* 文本節選
====================

讀《白起王翦列傳》開始就被一些年代、官職與數字搞得凌亂,當意識到這些數字是由鮮活的生命變為累累白骨換來的,充滿著血腥與恐怖,就不寒而慄。
昭王十三年,而白起為左庶長,將而擊韓之新城。
“左庶長”白起的最初官位,但可以領兵打仗了。白起小試牛刀打了韓國新城。
是歲,左更攻韓、魏於伊闕,斬首二十四萬,又虜其將公孫喜,拔五城。
由左庶長上升到“左更”的白起與韓、魏聯軍在伊闕與白起再次交火,白起軍斬首24萬,取得了秦歷史上最輝煌的戰果。白起一戰成名,被升遷為國尉。由此一發不可收:
明年,白起為大良造。攻魏,拔之,取城小大六十一。
明年,起與客卿錯攻垣城,拔之。

====================

* 所供資料
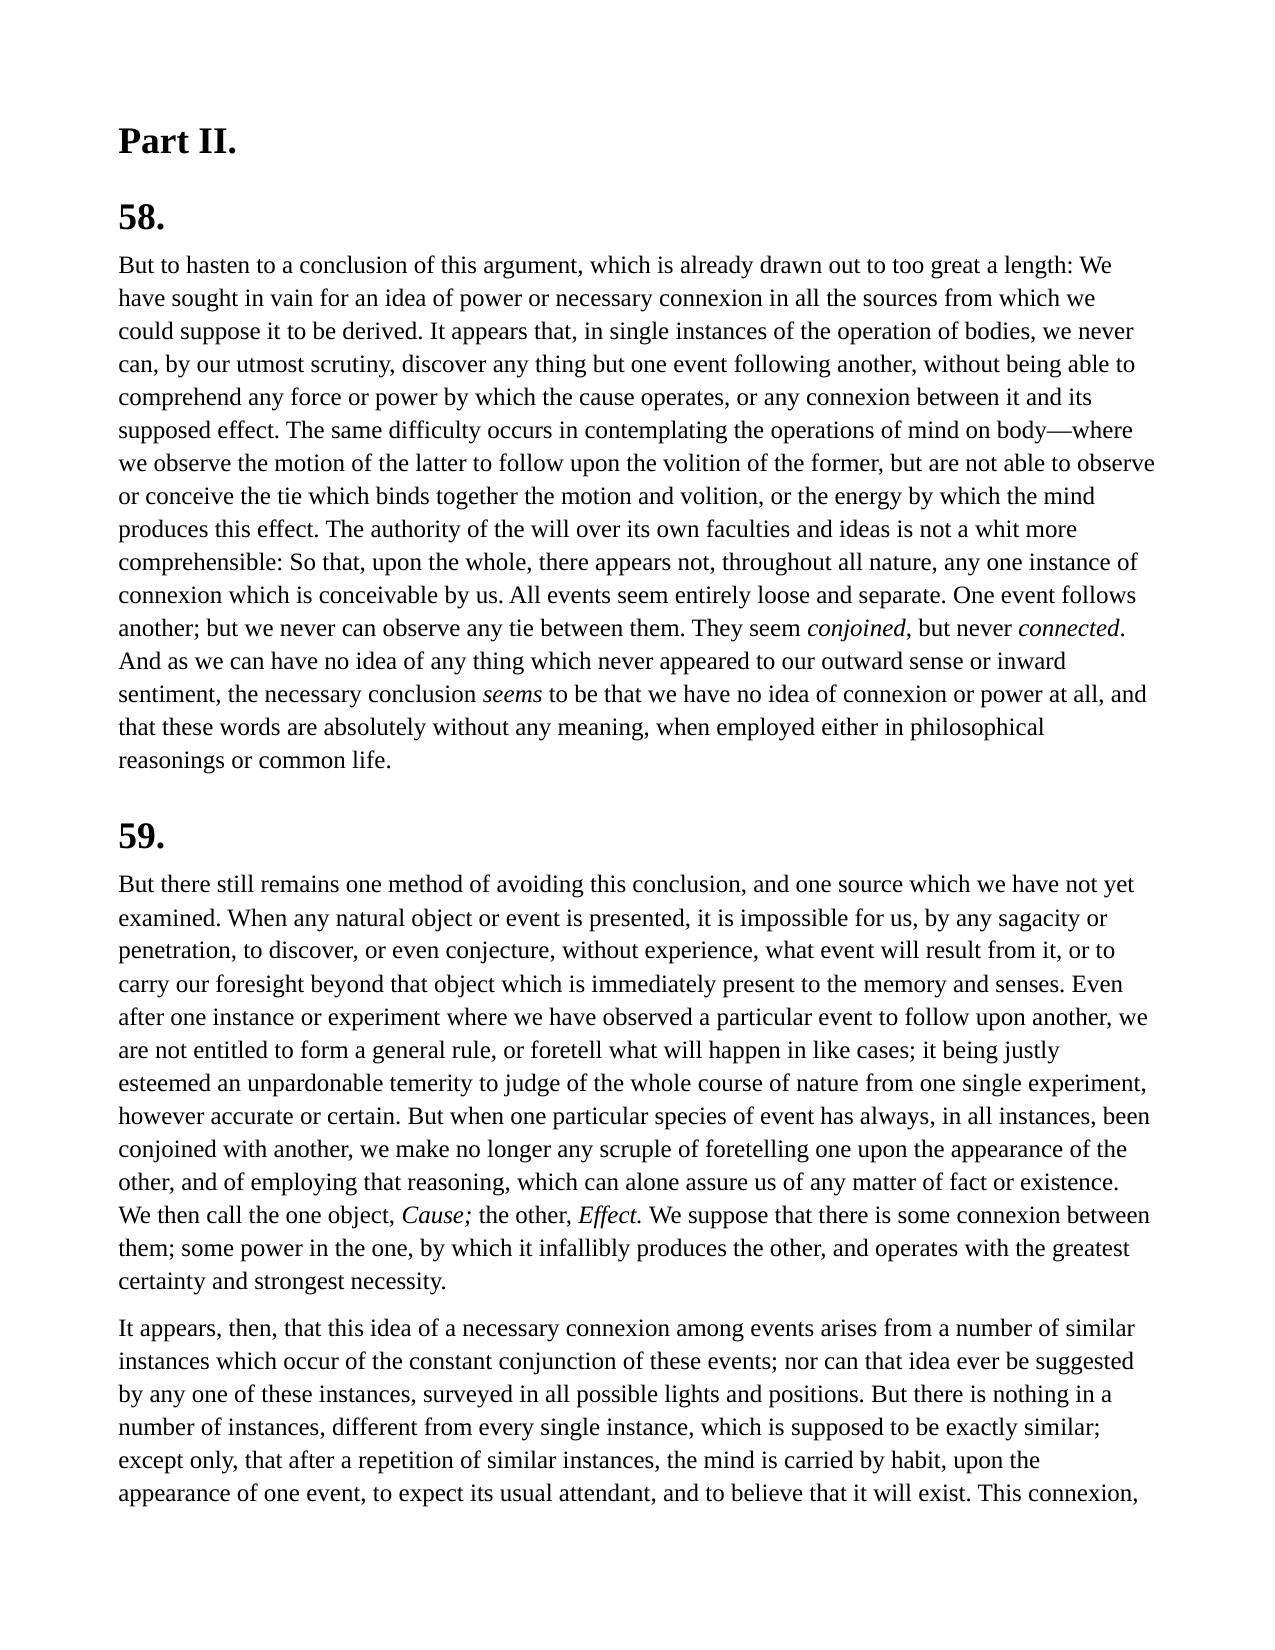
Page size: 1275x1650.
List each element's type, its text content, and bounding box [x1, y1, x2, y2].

====================

* 任務內容
從上方的文本節選中,輸出自「讀《白起王翦列傳》開始就被一」起至「是歲,左更攻韓、魏於伊闕,斬首二十四萬,又虜其將公孫喜,拔五城。」止的這一段,一字不改。

* 任務結果
讀《白起王翦列傳》開始就被一些年代、官職與數字搞得凌亂,當意識到這些數字是由鮮活的生命變為累累白骨換來的,充滿著血腥與恐怖,就不寒而慄。
昭王十三年,而白起為左庶長,將而擊韓之新城。
“左庶長”白起的最初官位,但可以領兵打仗了。白起小試牛刀打了韓國新城。
是歲,左更攻韓、魏於伊闕,斬首二十四萬,又虜其將公孫喜,拔五城。